Understand that the point of using wax is that it's a lubricant which isn't "wet", and hence it does not attract and hold dirt/contaminants (at least not to the extent that oil or mechanic's grease does). And it sticks to components better than most oils.

As to which components need it, it is those components which do not have a natural ability to hold lubricants (eg, unlike enclosed ball bearing assemblies), and those components which are most exposed to dirt and spray from the tires (ie, like the chain stretching several feet from crank to rear cluster and back, with no effective shield).

As to what surfaces need lubrication from wax, consider the rubbing that occurs when a chain peels off a sprocket, or when a derailer pushes it sideways against a sprocket. And consider the fact that the chain does not have ball bearings between the pins and the tubes that hold the pins, but instead the pins rub against the inside of the tubes. So there's more rubbing going on with chain and its sprockets than pretty much any other component in a bicycle.

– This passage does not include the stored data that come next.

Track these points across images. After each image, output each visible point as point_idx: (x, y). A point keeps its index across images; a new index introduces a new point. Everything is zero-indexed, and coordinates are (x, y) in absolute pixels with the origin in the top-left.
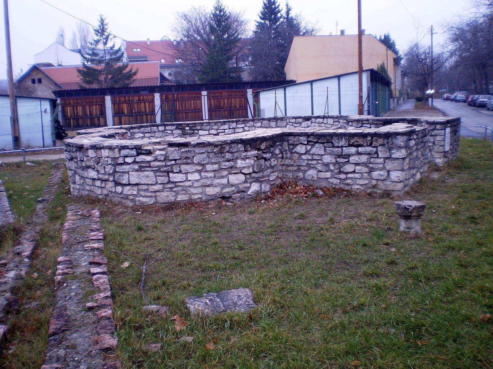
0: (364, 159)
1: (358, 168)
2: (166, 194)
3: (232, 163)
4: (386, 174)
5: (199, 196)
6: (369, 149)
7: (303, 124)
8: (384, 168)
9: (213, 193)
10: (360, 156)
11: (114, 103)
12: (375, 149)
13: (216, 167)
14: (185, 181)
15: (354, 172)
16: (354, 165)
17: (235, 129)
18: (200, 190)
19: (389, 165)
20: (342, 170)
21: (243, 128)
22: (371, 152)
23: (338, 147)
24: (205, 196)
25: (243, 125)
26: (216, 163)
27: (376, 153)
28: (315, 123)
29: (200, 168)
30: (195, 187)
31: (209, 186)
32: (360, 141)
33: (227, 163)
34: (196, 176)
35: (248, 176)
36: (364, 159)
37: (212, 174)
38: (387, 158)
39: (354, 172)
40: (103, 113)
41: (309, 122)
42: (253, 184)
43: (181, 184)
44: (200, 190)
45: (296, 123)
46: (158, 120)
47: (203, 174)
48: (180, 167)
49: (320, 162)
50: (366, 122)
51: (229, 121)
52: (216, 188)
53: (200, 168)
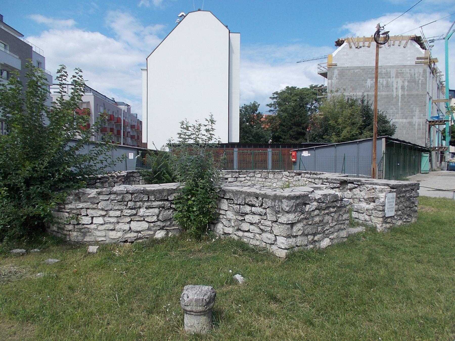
0: (256, 219)
1: (252, 227)
2: (75, 234)
3: (134, 212)
4: (273, 238)
5: (103, 239)
6: (259, 210)
7: (295, 177)
8: (271, 232)
9: (115, 237)
10: (253, 216)
11: (239, 154)
12: (264, 211)
13: (118, 213)
14: (91, 224)
15: (248, 231)
16: (249, 224)
17: (237, 178)
18: (103, 233)
19: (277, 229)
20: (240, 228)
21: (245, 177)
22: (261, 213)
23: (237, 204)
24: (109, 239)
25: (245, 175)
26: (119, 210)
27: (265, 214)
28: (304, 177)
29: (104, 213)
30: (99, 230)
31: (111, 230)
32: (253, 201)
33: (129, 211)
34: (100, 220)
35: (152, 224)
36: (256, 219)
37: (114, 220)
38: (274, 221)
39: (248, 231)
40: (265, 161)
41: (300, 177)
42: (158, 232)
43: (87, 226)
44: (103, 233)
45: (290, 177)
46: (235, 167)
47: (107, 219)
48: (87, 211)
49: (225, 217)
50: (326, 181)
51: (232, 172)
52: (119, 233)
53: (104, 213)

As to the best cleaning/application procedure, that's covered elsewhere, and there are a number of opinions. You can start by simply considering a good chain oil, chosen "wet" or "dry" depending on conditions. Not as durable as wax, and generally not as good in wet/dusty conditions. After that there are a number of wax-based liquid lubes, those which are applied wet but which dry out, leaving a wax-like residue. And of course there is the full out melt-it-and-dump-the-chain-in-it wax.